Ed ecco anche, se si vuole e comunque a postilla di tutto ciò, l’assurda, fragile, romantica banalità di una theory fiction che prescinda dall’hyperstition.

 

Bibliografia

  • Canguilhem G., Il normale e il patologico, Einaudi, Torino 1998
  • CCRU, Writings 1997-2003, Urbanomic, UK 2017
  • Cerchi A., HP Lovecraft: Il Culto Segreto Aradia Edizioni, Cosenza 2015
  • Hudspeth E. B., Il codice delle creature estinte. L’opera perduta del dottor Spencer Black, Moscabianca Edizioni, Serbia 2019
  • Lovecraft H. P., Tutti i racconti, Mondadori, Milano 2019

[1]    E. B. Hudspeth, Il codice delle creature estinte. L’opera perduta del dottor Spencer Black, Moscabianca Edizioni, Serbia 2019.

[2]    Ivi, p. 21.

[3]    Georges Canguilhem, Il normale e il patologico, Einaudi, Torino 1998, p. 114.

[4]    E. B. Hudspeth, op. cit., pp. 22-23

[5]    Howard Phillips Lovecraft, L’abitatore del buio, in Id, Tutti i racconti, Mondadori, Milano 2019, p. 943.

[6]    C’è, in realtà, una terza via, proposta da Angelo Cerchi in HP Lovecraft: Il Culto Segreto (Aradia Edizioni, Cosenza 2015). Secondo Cerchi, Lovecraft non sarebbe soltanto un buono scrittore né un mago inconscio; i racconti del Ciclo, infatti, sarebbero la messa in prosa di credenze, culti e sette realmente esistenti, che lo stesso Lovecraft ha conosciuto e che, dato presumibilmente il loro afflato massonico, ha dovuto nascondere nelle pieghe della fiction.

[7]    Ciò spiegherebbe l’influenza di Lovecraft – anomala per un semplice scrittore dell’orrore, specie se si pensa a quanti altri autori abbiano avuto la stessa incidenza – nel mondo dell’occulto (alcuni rituali di Anton Szador LaVey, autore de La Bibbia di Satana e fondatore della chiesa satanica, nonché altri dell’Ordine della Stella d’Oro scritti da Frank G. Ripel, per non parlare delle opere dedicategli da Kenneth Grant o della Congrega in suo nome istituita dal fondatore de La Couleuvre Noire, Michel Bertiaux), o, più drasticamente, dimostrerebbe la sostanziale fallacia, l’ingenua fantasia di tali credenze.

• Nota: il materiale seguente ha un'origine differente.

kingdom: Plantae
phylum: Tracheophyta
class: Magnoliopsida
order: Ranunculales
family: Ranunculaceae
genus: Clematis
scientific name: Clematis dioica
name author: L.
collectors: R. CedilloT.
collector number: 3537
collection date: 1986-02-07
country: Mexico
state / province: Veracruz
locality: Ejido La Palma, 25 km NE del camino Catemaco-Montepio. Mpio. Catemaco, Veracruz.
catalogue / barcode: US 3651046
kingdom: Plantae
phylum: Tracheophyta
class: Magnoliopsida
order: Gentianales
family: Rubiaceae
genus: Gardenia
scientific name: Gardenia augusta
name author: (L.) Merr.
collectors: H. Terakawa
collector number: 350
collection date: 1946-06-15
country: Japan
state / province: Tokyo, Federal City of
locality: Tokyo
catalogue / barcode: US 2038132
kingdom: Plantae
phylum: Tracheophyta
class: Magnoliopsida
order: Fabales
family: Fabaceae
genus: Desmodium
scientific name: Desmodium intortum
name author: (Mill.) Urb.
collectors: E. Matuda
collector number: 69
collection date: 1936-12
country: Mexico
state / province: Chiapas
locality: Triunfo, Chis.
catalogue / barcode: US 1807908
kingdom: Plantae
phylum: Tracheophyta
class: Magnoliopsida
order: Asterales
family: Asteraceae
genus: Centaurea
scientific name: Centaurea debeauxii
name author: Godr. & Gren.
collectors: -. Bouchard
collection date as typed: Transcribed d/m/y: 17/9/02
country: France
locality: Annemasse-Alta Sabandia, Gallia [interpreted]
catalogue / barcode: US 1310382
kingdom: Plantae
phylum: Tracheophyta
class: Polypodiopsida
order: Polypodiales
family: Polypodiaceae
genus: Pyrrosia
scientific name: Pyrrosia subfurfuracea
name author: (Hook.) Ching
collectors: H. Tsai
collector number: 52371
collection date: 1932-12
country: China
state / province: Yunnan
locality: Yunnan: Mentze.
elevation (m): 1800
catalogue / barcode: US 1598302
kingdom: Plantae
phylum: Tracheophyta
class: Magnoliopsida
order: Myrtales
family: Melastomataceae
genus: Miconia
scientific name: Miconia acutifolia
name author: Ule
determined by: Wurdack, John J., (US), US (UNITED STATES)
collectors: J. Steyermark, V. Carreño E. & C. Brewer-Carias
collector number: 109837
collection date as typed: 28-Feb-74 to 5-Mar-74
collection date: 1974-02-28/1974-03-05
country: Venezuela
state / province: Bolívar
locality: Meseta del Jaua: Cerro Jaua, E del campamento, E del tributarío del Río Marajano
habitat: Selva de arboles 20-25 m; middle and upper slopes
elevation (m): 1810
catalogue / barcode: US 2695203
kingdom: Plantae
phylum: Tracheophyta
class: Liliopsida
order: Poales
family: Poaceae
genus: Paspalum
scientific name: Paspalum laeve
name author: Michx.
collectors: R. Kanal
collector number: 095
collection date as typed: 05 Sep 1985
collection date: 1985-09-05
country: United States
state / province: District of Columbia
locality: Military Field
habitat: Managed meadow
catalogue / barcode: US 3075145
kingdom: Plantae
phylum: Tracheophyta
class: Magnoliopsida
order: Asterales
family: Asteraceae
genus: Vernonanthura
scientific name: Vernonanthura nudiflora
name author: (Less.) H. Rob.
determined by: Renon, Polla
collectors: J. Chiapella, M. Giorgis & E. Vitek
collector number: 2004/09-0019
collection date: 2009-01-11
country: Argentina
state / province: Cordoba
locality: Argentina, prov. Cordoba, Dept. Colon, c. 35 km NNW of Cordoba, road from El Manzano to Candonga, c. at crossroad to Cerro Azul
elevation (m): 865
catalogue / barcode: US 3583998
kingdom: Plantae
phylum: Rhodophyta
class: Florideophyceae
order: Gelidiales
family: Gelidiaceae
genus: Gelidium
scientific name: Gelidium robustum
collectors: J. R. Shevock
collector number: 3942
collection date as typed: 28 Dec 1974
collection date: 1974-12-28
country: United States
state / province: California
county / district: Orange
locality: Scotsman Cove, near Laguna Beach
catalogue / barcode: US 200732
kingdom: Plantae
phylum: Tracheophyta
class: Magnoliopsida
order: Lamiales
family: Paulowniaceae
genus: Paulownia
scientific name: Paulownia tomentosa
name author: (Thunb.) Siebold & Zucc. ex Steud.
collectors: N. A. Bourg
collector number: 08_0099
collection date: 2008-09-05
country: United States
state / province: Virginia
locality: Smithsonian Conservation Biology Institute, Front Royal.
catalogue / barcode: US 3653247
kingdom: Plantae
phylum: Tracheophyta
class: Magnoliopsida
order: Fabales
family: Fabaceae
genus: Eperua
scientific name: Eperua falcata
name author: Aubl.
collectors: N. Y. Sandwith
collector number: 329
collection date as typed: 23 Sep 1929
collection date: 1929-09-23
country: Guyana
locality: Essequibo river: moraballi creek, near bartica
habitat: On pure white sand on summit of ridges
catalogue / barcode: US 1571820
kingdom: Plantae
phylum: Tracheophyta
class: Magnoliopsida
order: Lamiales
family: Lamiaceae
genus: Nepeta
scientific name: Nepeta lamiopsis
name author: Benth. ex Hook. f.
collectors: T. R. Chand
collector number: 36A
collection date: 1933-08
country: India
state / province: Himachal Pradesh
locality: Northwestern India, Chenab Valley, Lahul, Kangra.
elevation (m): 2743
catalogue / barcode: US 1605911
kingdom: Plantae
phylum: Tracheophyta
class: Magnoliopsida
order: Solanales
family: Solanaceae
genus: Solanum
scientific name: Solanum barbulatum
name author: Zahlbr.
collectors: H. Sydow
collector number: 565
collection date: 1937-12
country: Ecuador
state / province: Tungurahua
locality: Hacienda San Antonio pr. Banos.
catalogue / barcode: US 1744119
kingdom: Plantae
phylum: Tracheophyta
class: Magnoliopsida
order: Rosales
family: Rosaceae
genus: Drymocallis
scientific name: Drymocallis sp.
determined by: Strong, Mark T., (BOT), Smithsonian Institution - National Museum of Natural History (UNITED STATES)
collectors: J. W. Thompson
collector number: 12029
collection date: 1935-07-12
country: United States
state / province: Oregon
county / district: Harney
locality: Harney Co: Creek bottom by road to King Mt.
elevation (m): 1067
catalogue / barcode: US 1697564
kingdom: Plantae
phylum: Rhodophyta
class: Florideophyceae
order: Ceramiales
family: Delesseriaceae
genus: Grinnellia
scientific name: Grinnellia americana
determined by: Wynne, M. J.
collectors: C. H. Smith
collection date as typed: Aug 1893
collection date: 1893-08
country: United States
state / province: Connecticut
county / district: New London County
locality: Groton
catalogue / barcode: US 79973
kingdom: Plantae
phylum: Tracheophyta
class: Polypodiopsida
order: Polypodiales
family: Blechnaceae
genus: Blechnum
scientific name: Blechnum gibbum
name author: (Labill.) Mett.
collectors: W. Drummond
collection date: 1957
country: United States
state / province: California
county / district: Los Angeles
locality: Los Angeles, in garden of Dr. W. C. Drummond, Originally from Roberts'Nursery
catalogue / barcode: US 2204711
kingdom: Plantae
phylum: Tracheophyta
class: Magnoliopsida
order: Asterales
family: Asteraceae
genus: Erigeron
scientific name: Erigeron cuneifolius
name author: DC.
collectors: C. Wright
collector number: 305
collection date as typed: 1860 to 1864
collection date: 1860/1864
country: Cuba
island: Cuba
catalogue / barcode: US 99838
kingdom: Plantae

[8]    Ecco allora una quarta via, all’origine del Cthulhu Club: «The interest in Lovecraft’s fiction was motivated by its exemplification of the practice of hyperstition, a concept that had been elaborated and keenly debated since the inception of the Cthulhu Club. Loosely defined, the coinage refers to “fictions that make themselves real”. […] Fiction is not opposed to the real. Rather, reality is understood to be composed of fictions–consistent semiotic terrains that condition perceptual, affective, and behaviorial responses» (CCRU, Writings 1997-2003, Urbanomic, UK 2017, p. 35).